As Alfredo’s entourage plies the modern and changed town of Giancaldo filled with cars, cramped and with advertisements and vandalisms everywhere, the hearse pauses at a condemned building — the Cinema Paradiso. Here, Toto sees and reunites with the people of his youth like the Nuovo Cinema Paradiso’s owner, Don Ciccio. I cried because, well, with my love for cultural heritage preservation, the movie was able to show how countless structures that used to play a vital part in the life and spirit of community have been lost to time and neglect. A day after the funeral of Alfredo, Toto visits the abandoned and deteriorated Cinema Paradiso, memories flooding in him as well as in the viewers, tears welling in his and their eyes. Change, indeed, is painful. The movie shows this all the more as Toto finds married Elena, once more, in Giancaldo.

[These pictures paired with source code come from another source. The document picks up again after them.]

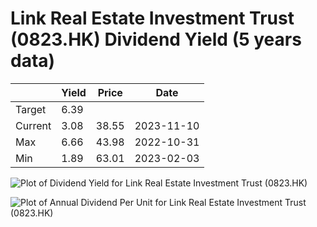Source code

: # Link Real Estate Investment Trust (0823.HK) Dividend Yield (5 years data)

|     | Yield   | Price | Date       |
|-----|---------|-------|------------|
| Target | 6.39 |  |  |
| Current | 3.08 | 38.55  | 2023-11-10 |
| Max | 6.66 | 43.98  | 2022-10-31 |
| Min | 1.89 | 63.01  | 2023-02-03 |

![Plot of Dividend Yield for Link Real Estate Investment Trust (0823.HK)](0823_div_5.png)

![Plot of Annual Dividend Per Unit for Link Real Estate Investment Trust (0823.HK)](0823_yearly_dpu.png)
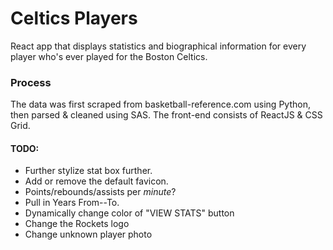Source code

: # Celtics Players
React app that displays statistics and biographical information for every player who's ever played for the Boston Celtics.

### Process
The data was first scraped from basketball-reference.com using Python, then parsed & cleaned using SAS. The front-end consists of ReactJS & CSS Grid.

#### TODO:
- Further stylize stat box further.
- Add or remove the default favicon.
- Points/rebounds/assists per *minute*?
- Pull in Years From--To.
- Dynamically change color of "VIEW STATS" button
- Change the Rockets logo
- Change unknown player photo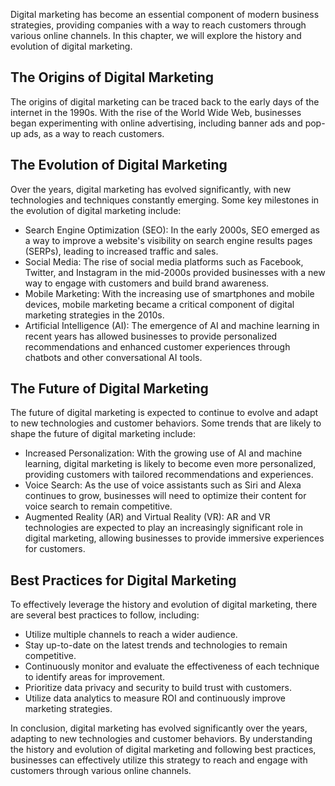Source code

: 
Digital marketing has become an essential component of modern business strategies, providing companies with a way to reach customers through various online channels. In this chapter, we will explore the history and evolution of digital marketing.

The Origins of Digital Marketing
--------------------------------

The origins of digital marketing can be traced back to the early days of the internet in the 1990s. With the rise of the World Wide Web, businesses began experimenting with online advertising, including banner ads and pop-up ads, as a way to reach customers.

The Evolution of Digital Marketing
----------------------------------

Over the years, digital marketing has evolved significantly, with new technologies and techniques constantly emerging. Some key milestones in the evolution of digital marketing include:

* Search Engine Optimization (SEO): In the early 2000s, SEO emerged as a way to improve a website's visibility on search engine results pages (SERPs), leading to increased traffic and sales.
* Social Media: The rise of social media platforms such as Facebook, Twitter, and Instagram in the mid-2000s provided businesses with a new way to engage with customers and build brand awareness.
* Mobile Marketing: With the increasing use of smartphones and mobile devices, mobile marketing became a critical component of digital marketing strategies in the 2010s.
* Artificial Intelligence (AI): The emergence of AI and machine learning in recent years has allowed businesses to provide personalized recommendations and enhanced customer experiences through chatbots and other conversational AI tools.

The Future of Digital Marketing
-------------------------------

The future of digital marketing is expected to continue to evolve and adapt to new technologies and customer behaviors. Some trends that are likely to shape the future of digital marketing include:

* Increased Personalization: With the growing use of AI and machine learning, digital marketing is likely to become even more personalized, providing customers with tailored recommendations and experiences.
* Voice Search: As the use of voice assistants such as Siri and Alexa continues to grow, businesses will need to optimize their content for voice search to remain competitive.
* Augmented Reality (AR) and Virtual Reality (VR): AR and VR technologies are expected to play an increasingly significant role in digital marketing, allowing businesses to provide immersive experiences for customers.

Best Practices for Digital Marketing
------------------------------------

To effectively leverage the history and evolution of digital marketing, there are several best practices to follow, including:

* Utilize multiple channels to reach a wider audience.
* Stay up-to-date on the latest trends and technologies to remain competitive.
* Continuously monitor and evaluate the effectiveness of each technique to identify areas for improvement.
* Prioritize data privacy and security to build trust with customers.
* Utilize data analytics to measure ROI and continuously improve marketing strategies.

In conclusion, digital marketing has evolved significantly over the years, adapting to new technologies and customer behaviors. By understanding the history and evolution of digital marketing and following best practices, businesses can effectively utilize this strategy to reach and engage with customers through various online channels.

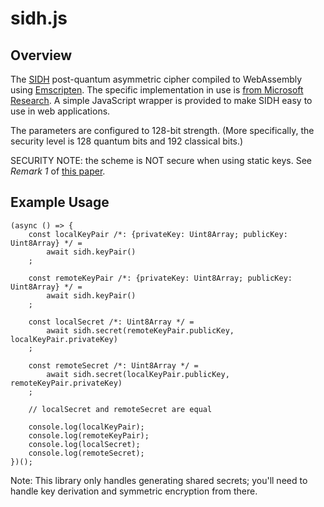 # sidh.js

## Overview

The [SIDH](https://en.wikipedia.org/wiki/Supersingular_isogeny_key_exchange) post-quantum asymmetric
cipher compiled to WebAssembly using [Emscripten](https://github.com/kripken/emscripten).
The specific implementation in use is [from Microsoft Research](https://www.microsoft.com/en-us/research/project/sidh-library/).
A simple JavaScript wrapper is provided to make SIDH easy to use in web applications.

The parameters are configured to 128-bit strength. (More specifically, the security level is
128 quantum bits and 192 classical bits.)

SECURITY NOTE: the scheme is NOT secure when using static keys. See _Remark 1_ of
[this paper](https://eprint.iacr.org/2016/963.pdf).

## Example Usage

	(async () => {
		const localKeyPair /*: {privateKey: Uint8Array; publicKey: Uint8Array} */ =
			await sidh.keyPair()
		;

		const remoteKeyPair /*: {privateKey: Uint8Array; publicKey: Uint8Array} */ =
			await sidh.keyPair()
		;

		const localSecret /*: Uint8Array */ =
			await sidh.secret(remoteKeyPair.publicKey, localKeyPair.privateKey)
		;

		const remoteSecret /*: Uint8Array */ =
			await sidh.secret(localKeyPair.publicKey, remoteKeyPair.privateKey)
		;

		// localSecret and remoteSecret are equal

		console.log(localKeyPair);
		console.log(remoteKeyPair);
		console.log(localSecret);
		console.log(remoteSecret);
	})();

Note: This library only handles generating shared secrets; you'll need to handle key derivation
and symmetric encryption from there.
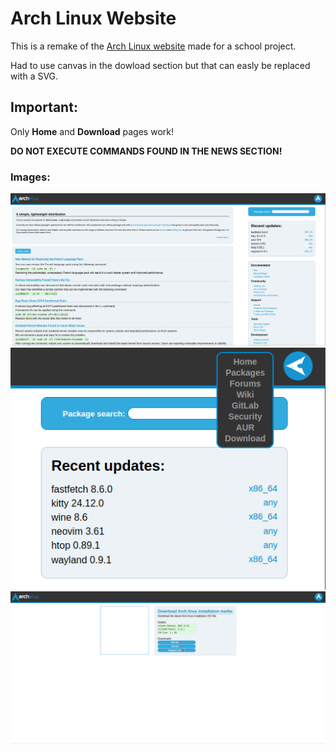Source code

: # Arch Linux Website

This is a remake of the [Arch Linux website](archlinux.org) made for a school project.

Had to use canvas in the dowload section but that can easly be replaced with a SVG.

## Important:

Only **Home** and **Download** pages work!

**DO NOT EXECUTE COMMANDS FOUND IN THE NEWS SECTION!**


### Images:
![Home page](/za-readme/archweb1.png)
![Drop down menu](/za-readme/archweb2.png)
![Download page](/za-readme/archweb3.png)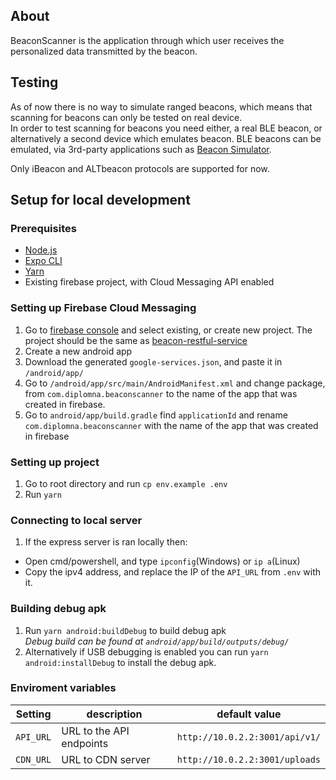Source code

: ## About

BeaconScanner is the application through which user receives the personalized data transmitted by the beacon.

## Testing

As of now there is no way to simulate ranged beacons, which means that scanning for beacons can only be tested on real device.<br>
In order to test scanning for beacons you need either, a real BLE beacon, or alternatively a second device which emulates beacon. BLE beacons can be emulated, via 3rd-party applications such as [Beacon Simulator](https://play.google.com/store/apps/details?id=net.alea.beaconsimulator). <br>

Only iBeacon and ALTbeacon protocols are supported for now.

## Setup for local development

### Prerequisites

- [Node.js](https://nodejs.org/en/download)
- [Expo CLI](https://docs.expo.dev/archive/expo-cli/)
- [Yarn](https://yarnpkg.com/getting-started/install)
- Existing firebase project, with Cloud Messaging API enabled

### Setting up Firebase Cloud Messaging

1. Go to [firebase console](https://console.firebase.google.com/) and select existing, or create new project. The project should be the same as [beacon-restful-service](https://github.com/sashko9807/beacon-restful-service)
2. Create a new android app
3. Download the generated `google-services.json`, and paste it in `/android/app/`
4. Go to `/android/app/src/main/AndroidManifest.xml` and change package, from `com.diplomna.beaconscanner` to the name of the app that was created in firebase.
5. Go to `android/app/build.gradle` find `applicationId` and rename `com.diplomna.beaconscanner` with the name of the app that was created in firebase

### Setting up project

1. Go to root directory and run `cp env.example .env`
2. Run `yarn`

### Connecting to local server

1. If the express server is ran locally then:

- Open cmd/powershell, and type `ipconfig`(Windows) or `ip a`(Linux)
- Copy the ipv4 address, and replace the IP of the `API_URL` from `.env` with it.

### Building debug apk

1. Run `yarn android:buildDebug` to build debug apk<br>
   _Debug build can be found at `android/app/build/outputs/debug/`_
2. Alternatively if USB debugging is enabled you can run `yarn android:installDebug` to install the debug apk.

### Enviroment variables

| Setting   | description              | default value                  |
| --------- | ------------------------ | ------------------------------ |
| `API_URL` | URL to the API endpoints | `http://10.0.2.2:3001/api/v1/` |
| `CDN_URL` | URL to CDN server        | `http://10.0.2.2:3001/uploads` |
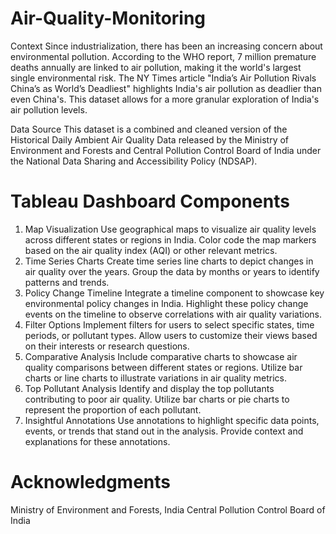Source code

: # Air-Quality-Monitoring
Context
Since industrialization, there has been an increasing concern about environmental pollution. According to the WHO report, 7 million premature deaths annually are linked to air pollution, making it the world's largest single environmental risk. The NY Times article "India’s Air Pollution Rivals China’s as World’s Deadliest" highlights India's air pollution as deadlier than even China's. This dataset allows for a more granular exploration of India's air pollution levels.

Data Source
This dataset is a combined and cleaned version of the Historical Daily Ambient Air Quality Data released by the Ministry of Environment and Forests and Central Pollution Control Board of India under the National Data Sharing and Accessibility Policy (NDSAP).

# Tableau Dashboard Components
1. Map Visualization
Use geographical maps to visualize air quality levels across different states or regions in India.
Color code the map markers based on the air quality index (AQI) or other relevant metrics.
2. Time Series Charts
Create time series line charts to depict changes in air quality over the years.
Group the data by months or years to identify patterns and trends.
3. Policy Change Timeline
Integrate a timeline component to showcase key environmental policy changes in India.
Highlight these policy change events on the timeline to observe correlations with air quality variations.
4. Filter Options
Implement filters for users to select specific states, time periods, or pollutant types.
Allow users to customize their views based on their interests or research questions.
5. Comparative Analysis
Include comparative charts to showcase air quality comparisons between different states or regions.
Utilize bar charts or line charts to illustrate variations in air quality metrics.
6. Top Pollutant Analysis
Identify and display the top pollutants contributing to poor air quality.
Utilize bar charts or pie charts to represent the proportion of each pollutant.
7. Insightful Annotations
Use annotations to highlight specific data points, events, or trends that stand out in the analysis.
Provide context and explanations for these annotations.

# Acknowledgments

Ministry of Environment and Forests, India
Central Pollution Control Board of India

The two former lovers meet up and make love. But not after a confrontation that was waiting to be resolved after thirty years. Toto finds out the reason why Elena failed to meet him on their set date: Alfredo advises her to leave him. Rocked to his core, his former advocate was apparently the seeming cause of why he never found his “true” love after 30 years. However, Elena also tells Toto that she partially disobeyed Alfredo when she left her friend’s address among the film invoices in the projection room. Toto remembers that with his own two hands, he covered those invoices, thus failing to find Elena’s note for him.
A day after their romantic night by the sea, Toto returns to the projection room and sees indeed Elena’s note. He gives her a call but she cuts ties with him painfully in a bitter episode of moving on and forgetting. Toto rebukes Elena and leaves Giancaldo with two things left by Alfredo for him – the stool upon which he used to stand when operating the projector and a film reel.

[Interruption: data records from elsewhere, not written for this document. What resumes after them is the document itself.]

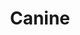 ---
codehost: https://github.com/czhu12/canine
logohandle: caninesh
sort: canine
title: Canine
website: https://canine.sh/
---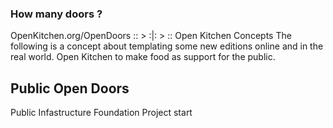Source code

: ### How many doors ?
OpenKitchen.org/OpenDoors :: > :|: > :: Open Kitchen Concepts
The following is a concept about templating some new editions online and in the real world.
Open Kitchen to make food as support for the public.

## Public Open Doors
Public Infastructure Foundation Project start
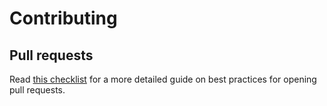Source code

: # Contributing

## Pull requests

Read [this checklist](https://devchecklists.com/en/checklist/pull-requests-checklist) for a more detailed guide on best practices for opening pull requests.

Upon arriving in Rome, he watches the film reel in a studio. On the verge of sobbing, and tears falling from his eyes, Toto watches all the censored and cut out kissing scenes montage. And with that, “Cinema Paradiso” ends with a sting, with viewers left also with watery eyes.
A movie that artistically intertwines sentimentality and humor, romance and history, as well as memory and pragmatism. The biggest change that occurred in the film was when Alfredo, fully convinced of Toto’s talent and knack for movie making, with all the might he could muster, verbally compels Toto to leave for Rome, to rule the world but more importantly, to love whatever he would end up doing. And indeed, throughout his life, Toto’s love was the cinema: neither Elena nor his own mother and sister benefited from his person.
Tastefully written, Cinema Paradiso’s musical score should be equally credited for bringing viewers the moving and powerful message of the film. Ennio Morricone, the same man behind The Mission’s superb music, does justice to the story and raises the film to a higher pedestal because of his mild but moving music.
In Tornatore’s film, the cinema became the paradise of simple folk from what used to be a small rural town. Upon his return as a movie big shot, Toto proves that it is not only by one’s own acts that one achieves success but ultimately, it is with the help of many factors. In his case, it was the movies, the Cinema Paradiso, Elena and Alfredo.
Upon returning, he, and the rest of the viewers, feel the heart-wrenching experience of “returning home” wherever that place might be — it may be one’s birth place or maybe, for this author, one’s own phases in life.
This excellent movie that celebrates the power of the art form known as cinema is a movie this generation all the more needs. With very few choices of quality films that have a personal touch on viewers’ hearts, this generation is threatened with the fact of being “disenchanted” and at the same time “dumbfounded” by Hollywood’s special effects and shallow story lines with recycled musical scores.
It’s about time my peers, and even our own parents, watch this poignant movie hecho ayer.